In any case, even if the ride is smooth enough on a level ground, it can already be somewhat uncomfortable even over the smallest obstacles. Just reduce the speed again. Unlike with a bicycle, I really don't see an opportunity to free my other hand while driving, it's that precarious. Still I don't see why this would be less safe than a bicycle.

With my grandpa-driving style it looks like the average speed from point A to point B has been closer to 12km/h, half of the maximum speed.

There's an element of gamification here; the app keeps track of "points" awarded and it's possible to get discounts by driving more. I suspect that calculating this scheme likely reveals it's not that cheap in the long run and at one point it might be meaningful to own a scoot.

Other scooters?

Looking at what's available, I was somewhat dazzled by the apparently dozens of manufacturers pushing their product. But I learned the "Voiager 3X" is nearly the same as a Segway Ninebot G30 or a Xiaomi Pro 2, so perhaps it's a good idea to start from their specs and work upwards with desirable features. (Edit: More like Segway Max 2.2 Pro, apparently)

This also reveals the underlying tech might be largely the same in many models.
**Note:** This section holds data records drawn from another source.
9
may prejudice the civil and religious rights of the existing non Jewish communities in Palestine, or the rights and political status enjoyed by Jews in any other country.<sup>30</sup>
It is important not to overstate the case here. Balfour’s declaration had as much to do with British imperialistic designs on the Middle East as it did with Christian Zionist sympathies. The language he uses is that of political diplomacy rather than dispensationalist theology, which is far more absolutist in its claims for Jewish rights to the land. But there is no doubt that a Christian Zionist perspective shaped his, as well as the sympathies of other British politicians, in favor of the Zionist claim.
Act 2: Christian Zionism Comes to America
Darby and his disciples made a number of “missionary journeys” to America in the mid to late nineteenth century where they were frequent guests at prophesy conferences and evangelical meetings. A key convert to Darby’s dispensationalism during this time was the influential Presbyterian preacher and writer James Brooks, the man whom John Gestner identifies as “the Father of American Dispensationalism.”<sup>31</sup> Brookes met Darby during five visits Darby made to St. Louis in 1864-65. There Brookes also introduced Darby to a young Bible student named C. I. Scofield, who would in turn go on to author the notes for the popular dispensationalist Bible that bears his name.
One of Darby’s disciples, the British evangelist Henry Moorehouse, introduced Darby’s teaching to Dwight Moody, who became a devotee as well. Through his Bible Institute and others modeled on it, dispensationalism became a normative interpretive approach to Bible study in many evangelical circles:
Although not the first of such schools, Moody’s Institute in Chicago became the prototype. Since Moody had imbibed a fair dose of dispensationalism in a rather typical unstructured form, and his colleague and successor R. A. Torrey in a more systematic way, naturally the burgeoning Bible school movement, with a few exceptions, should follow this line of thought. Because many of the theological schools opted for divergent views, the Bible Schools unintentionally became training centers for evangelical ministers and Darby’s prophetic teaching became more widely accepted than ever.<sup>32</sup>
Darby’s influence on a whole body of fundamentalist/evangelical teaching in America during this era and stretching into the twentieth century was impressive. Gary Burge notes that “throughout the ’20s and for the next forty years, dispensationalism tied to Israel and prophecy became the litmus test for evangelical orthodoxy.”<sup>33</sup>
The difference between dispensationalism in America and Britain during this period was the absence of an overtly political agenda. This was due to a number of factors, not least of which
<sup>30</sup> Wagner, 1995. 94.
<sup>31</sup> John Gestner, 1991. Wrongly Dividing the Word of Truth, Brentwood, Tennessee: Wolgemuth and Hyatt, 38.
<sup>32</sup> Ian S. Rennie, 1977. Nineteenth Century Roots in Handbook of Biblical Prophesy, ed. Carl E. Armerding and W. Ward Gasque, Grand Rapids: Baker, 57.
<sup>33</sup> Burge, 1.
Things I'm currently looking at:

-Maximum Speed. Not all deliver the full 25km/h.
-Maximum Range. 20km is typical, some go for 40km+.
-Watts. This helps give torque and the scooter can deal with inclinations better.
-Extra battery options? Some models may allow extending the range (and weight) with another battery.
-Weight. 12kg is not untypical.
-Folding? A rather important point for carrying, especially if it's heavier.

Obviously there would be ergonomics, build quality, wheel quality, style and other details.
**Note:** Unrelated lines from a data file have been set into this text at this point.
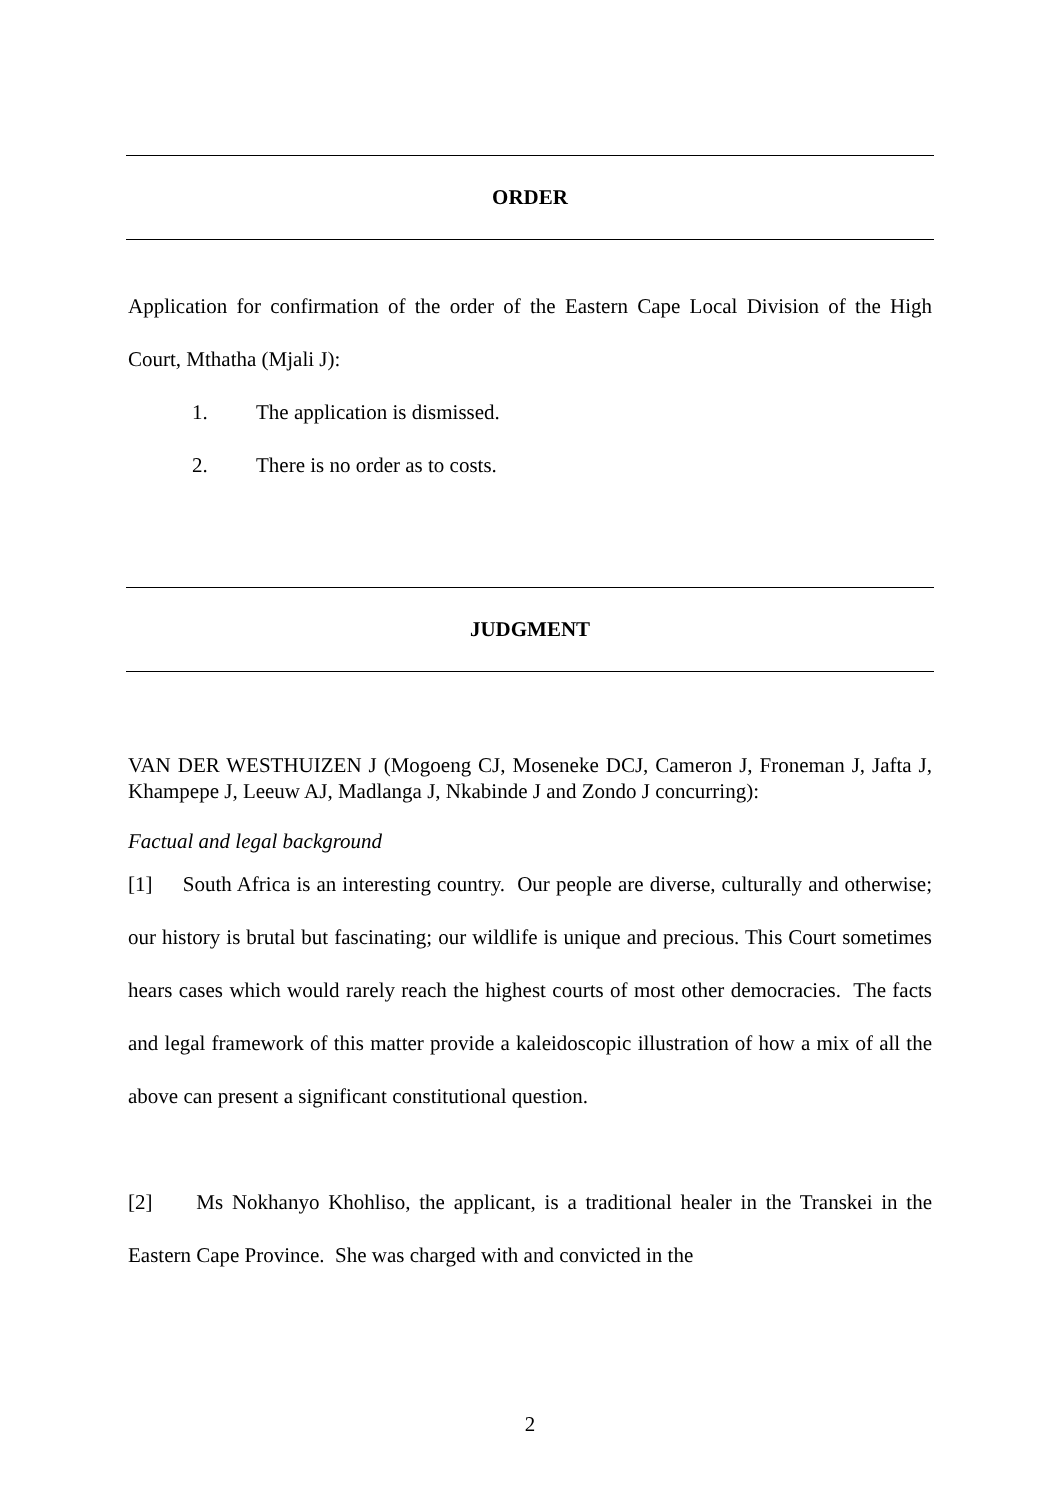ORDER
Application for confirmation of the order of the Eastern Cape Local Division of the High Court, Mthatha (Mjali J):
1. The application is dismissed.
2. There is no order as to costs.
JUDGMENT
VAN DER WESTHUIZEN J (Mogoeng CJ, Moseneke DCJ, Cameron J, Froneman J, Jafta J, Khampepe J, Leeuw AJ, Madlanga J, Nkabinde J and Zondo J concurring):
Factual and legal background
[1] South Africa is an interesting country. Our people are diverse, culturally and otherwise; our history is brutal but fascinating; our wildlife is unique and precious. This Court sometimes hears cases which would rarely reach the highest courts of most other democracies. The facts and legal framework of this matter provide a kaleidoscopic illustration of how a mix of all the above can present a significant constitutional question.
[2] Ms Nokhanyo Khohliso, the applicant, is a traditional healer in the Transkei in the Eastern Cape Province. She was charged with and convicted in the
2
But it's clear if I want many features, it probably adds to weight and cost. There's a point where a kickbike ceases to be an electric kickbike but an electric vespa without the form factor, and I'd hate that.
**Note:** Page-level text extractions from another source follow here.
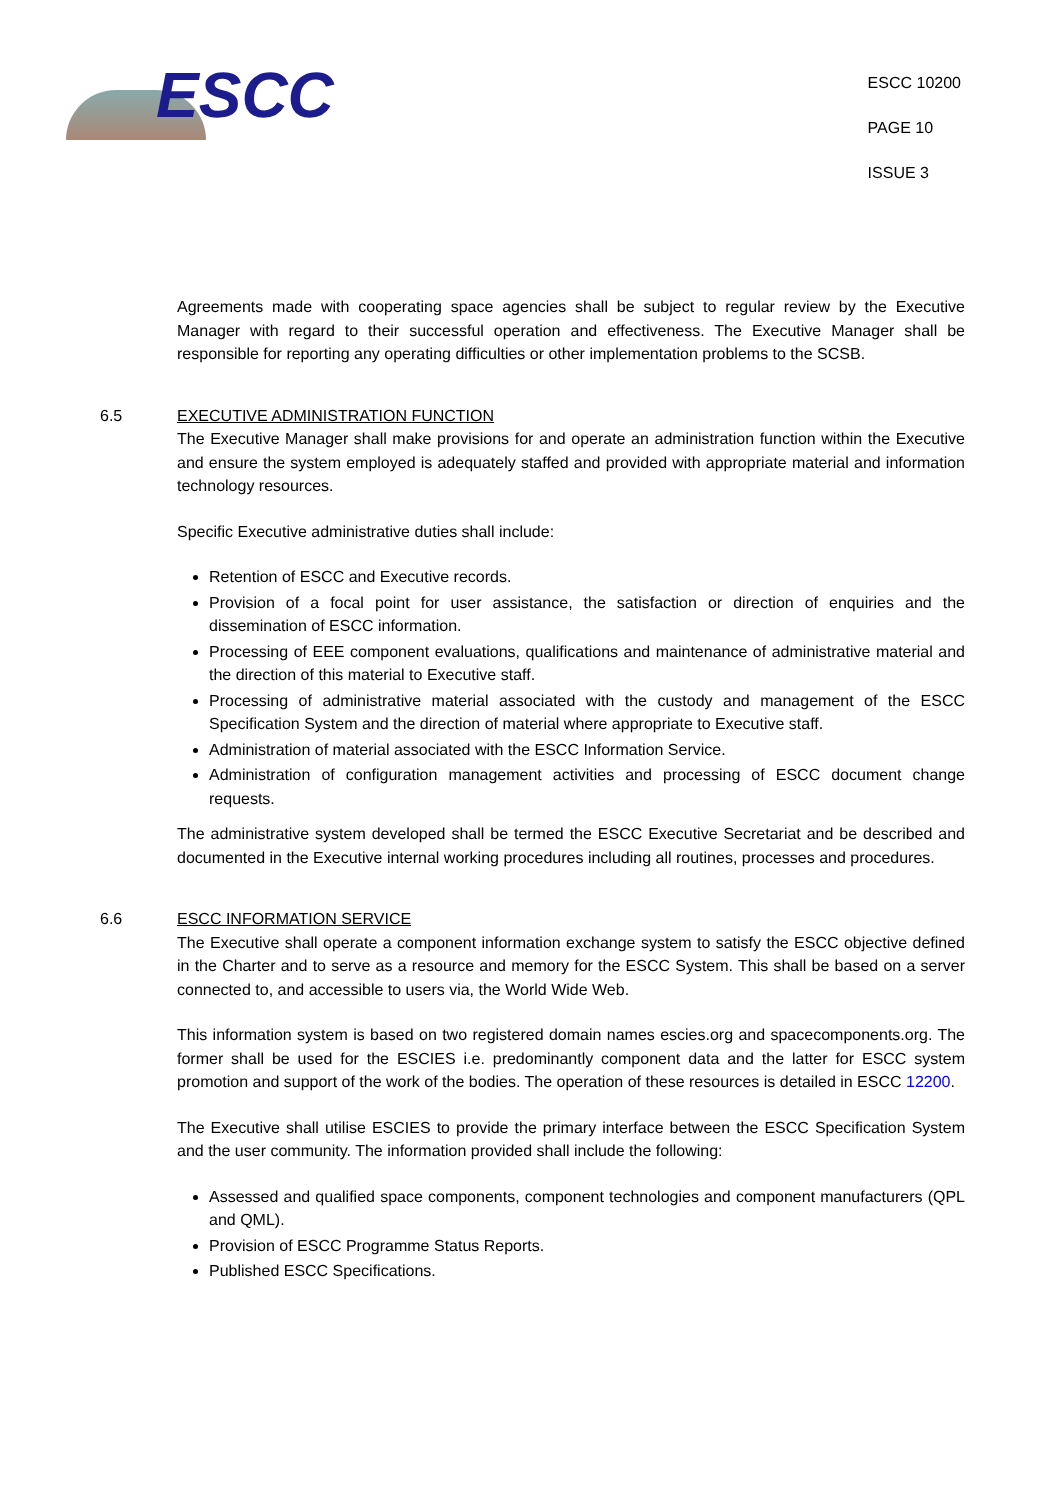ESCC
ESCC 10200
PAGE 10
ISSUE 3
Agreements made with cooperating space agencies shall be subject to regular review by the Executive Manager with regard to their successful operation and effectiveness. The Executive Manager shall be responsible for reporting any operating difficulties or other implementation problems to the SCSB.
6.5 EXECUTIVE ADMINISTRATION FUNCTION
The Executive Manager shall make provisions for and operate an administration function within the Executive and ensure the system employed is adequately staffed and provided with appropriate material and information technology resources.
Specific Executive administrative duties shall include:
Retention of ESCC and Executive records.
Provision of a focal point for user assistance, the satisfaction or direction of enquiries and the dissemination of ESCC information.
Processing of EEE component evaluations, qualifications and maintenance of administrative material and the direction of this material to Executive staff.
Processing of administrative material associated with the custody and management of the ESCC Specification System and the direction of material where appropriate to Executive staff.
Administration of material associated with the ESCC Information Service.
Administration of configuration management activities and processing of ESCC document change requests.
The administrative system developed shall be termed the ESCC Executive Secretariat and be described and documented in the Executive internal working procedures including all routines, processes and procedures.
6.6 ESCC INFORMATION SERVICE
The Executive shall operate a component information exchange system to satisfy the ESCC objective defined in the Charter and to serve as a resource and memory for the ESCC System. This shall be based on a server connected to, and accessible to users via, the World Wide Web.
This information system is based on two registered domain names escies.org and spacecomponents.org. The former shall be used for the ESCIES i.e. predominantly component data and the latter for ESCC system promotion and support of the work of the bodies. The operation of these resources is detailed in ESCC 12200.
The Executive shall utilise ESCIES to provide the primary interface between the ESCC Specification System and the user community. The information provided shall include the following:
Assessed and qualified space components, component technologies and component manufacturers (QPL and QML).
Provision of ESCC Programme Status Reports.
Published ESCC Specifications.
But certainly, given these have a low top speed anyway, I'd prefer to have the "full" 25km/h. So that's a must. Range is not enormously important to me, and the region doesn't have that many hills.

Trying to come up with pros and cons of a rented scooter:

+Don't have to bother about carrying, storage, thieving.
+Don't have to worry about the bike ageing, battery ageing, other wear and tear.

-Theoretically, one might not be available nearby.
-After the season closes they are taken away.
-The available traveling zone might be too limited.
-Eventually the service could end up costing more than a bought one.

Owning a scooter would then reverse these. Carrying and placing the bike would become an issue, and I'd have to think of the lifecycle and repairs. But I could also drive it off-season and elsewhere than in the city.

Especially I'm wondering about the overall battery life, which might be as little as around 1-2 years, and I'd expect them to weaken noticeably long before that. Replacement battery price (probably around 200-400€) would need to be factored in, if the main concern is price.